Réfugiés chinois aux frontières du rêve américain

Écrit par Christian Caujolle
14 mai 2025
Réfugiés chinois aux frontières du rêve américain
L’immigration clandestine en provenance de Chine a considérablement augmenté aux États-Unis. Avec ce cliché en clair-obscur évoquant les tableaux de Ribera ou du Caravage, le photographe John Moore dresse un portrait saisissant d’un petit groupe de migrants à la frontière mexicaine.
L’immigration clandestine en provenance de Chine a considérablement augmenté aux États-Unis. Avec ce cliché en clair-obscur évoquant les tableaux de Ribera ou du Caravage, le photographe John Moore dresse un portrait saisissant d’un petit groupe de migrants à la frontière mexicaine.

Alors que l’administration Trump offre en spectacle la déportation de centaines de migrants illégaux vénézuéliens vers la plus dure des prisons du Salvador, et prépare l’expulsion de centaines de milliers d’autres immigrés clandestins latino-américains vers leurs pays d’origine, une photographie attire l’attention sur un aspect peu connu de la migration vers les États-Unis.

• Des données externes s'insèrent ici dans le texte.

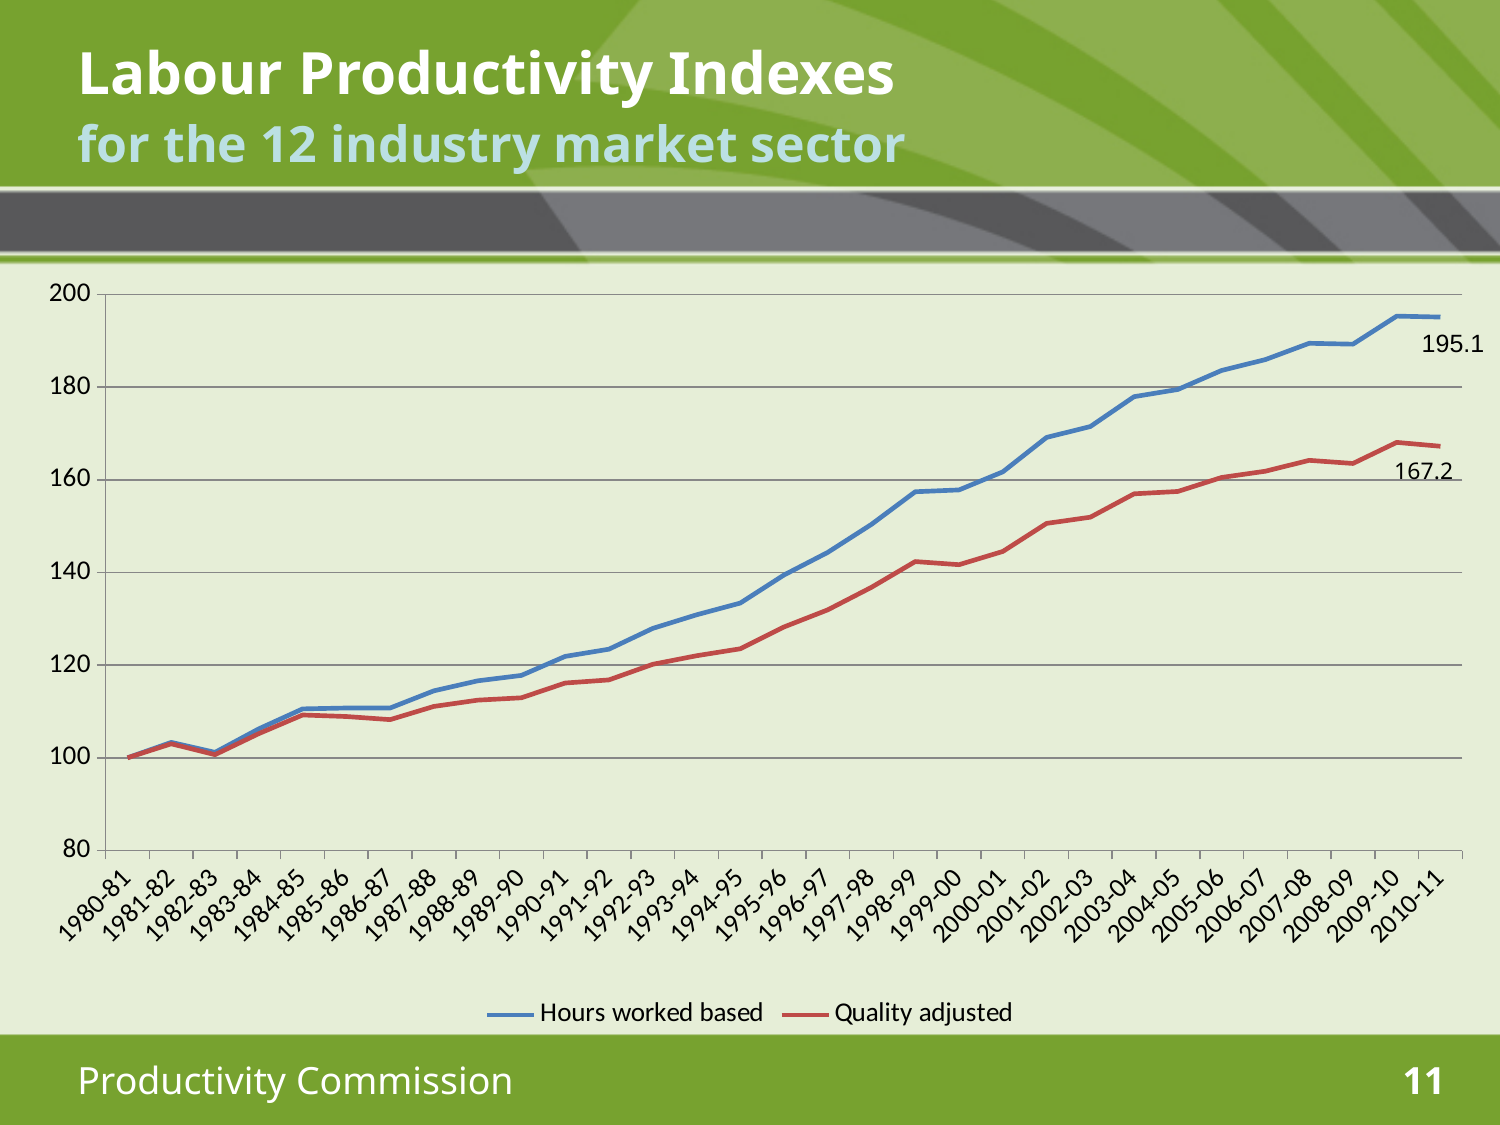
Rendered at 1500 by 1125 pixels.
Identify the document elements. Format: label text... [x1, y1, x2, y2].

Au-dessous d’une bande de ciel plombé, un groupe de personnes serrées les unes contre les autres se détache en contre-jour sur un fond de montagnes, occupant la presque totalité de cette image. Une lumière orangée nimbe la masse des personnages et fait briller les fragiles ponchos en plastique qui les protègent des intempéries. Les deux enfants se pelotonnent contre les adultes qui tentent de les réconforter. Le peu que l’on aperçoit des visages exprime une profonde tristesse, une infinie lassitude, de la peur certainement.

Autour d’un feu de déchets

La lumière, les attitudes, les formes coniques des capuches évoquent certaines peintures doloristes espagnoles avec leurs pénitents, celles de José de Ribera par exemple. Une photographie qui se nourrit de la tradition picturale du clair-obscur aux forts contrastes dont les précurseurs furent Léonard de Vinci (notamment avec son Saint Jean Baptiste, vers 1508) et le Caravage (comme dans L’incrédulité de saint Thomas, vers 1601), suivis par le Titien, Vélasquez, Rembrandt ou encore Georges de La Tour (Le nouveau-né, vers 1645). Mais, avec ses personnages presque fantomatiques, ce cliché du photographe américain John Moore devient fictionnel, irréel.

Nous sommes pourtant dans le sud de la Californie, à Campo, près de la frontière mexicaine, au début du mois de mars 2024. Ce petit groupe de migrants tente de se réchauffer autour d’un feu de fortune réalisé avec les déchets ramassés ici et là, du plastique entre autres. On connaît l’importance de la migration venue des pays d’Amérique latine vers leur grand voisin du nord. Mais ici, il s’agit d’un groupe de Chinois. Selon l’administration fédérale américaine, l’immigration clandestine en provenance de Chine a considérablement augmenté ces deux dernières années, jusqu’à devenir la troisième après celle du Mexique et celle des pays d’Amérique centrale (Belize, Costa Rica, El Salvador, Guatemala, Honduras, Nicaragua, Panama).

Vers un hypothétique paradis

Le nombre d’interpellations à la frontière mexicaine de ressortissants chinois en situation irrégulière est passé d’environ 2 200 en 2022 à 38 200 en 2024. Celui à la frontière canadienne a presque doublé, passant de 6 700 à 12 400. L’afflux de migrants chinois aux États-Unis a été alimenté par l’aggravation des problèmes socio-économiques en Chine, mais aussi par les importants délais d’attente pour obtenir une carte de résident permanent (« carte verte ») pour les citoyens chinois et une surveillance accrue sur leurs visas de travail, d’études et autres longs séjours. La répression de la liberté d’expression et de religion en Chine a également contribué à l’émigration vers ce que les réseaux sociaux présentent comme un paradis.

Cette photographie vient de remporter le deuxième prix du prestigieux World Press Photo 2025. John Moore, de l’agence Getty Images, suit depuis des années les questions de migration vers les États-Unis, comme en témoigne son ouvrage de référence sur ce sujet à la frontière mexicaine, Undocumented, publié en 2018.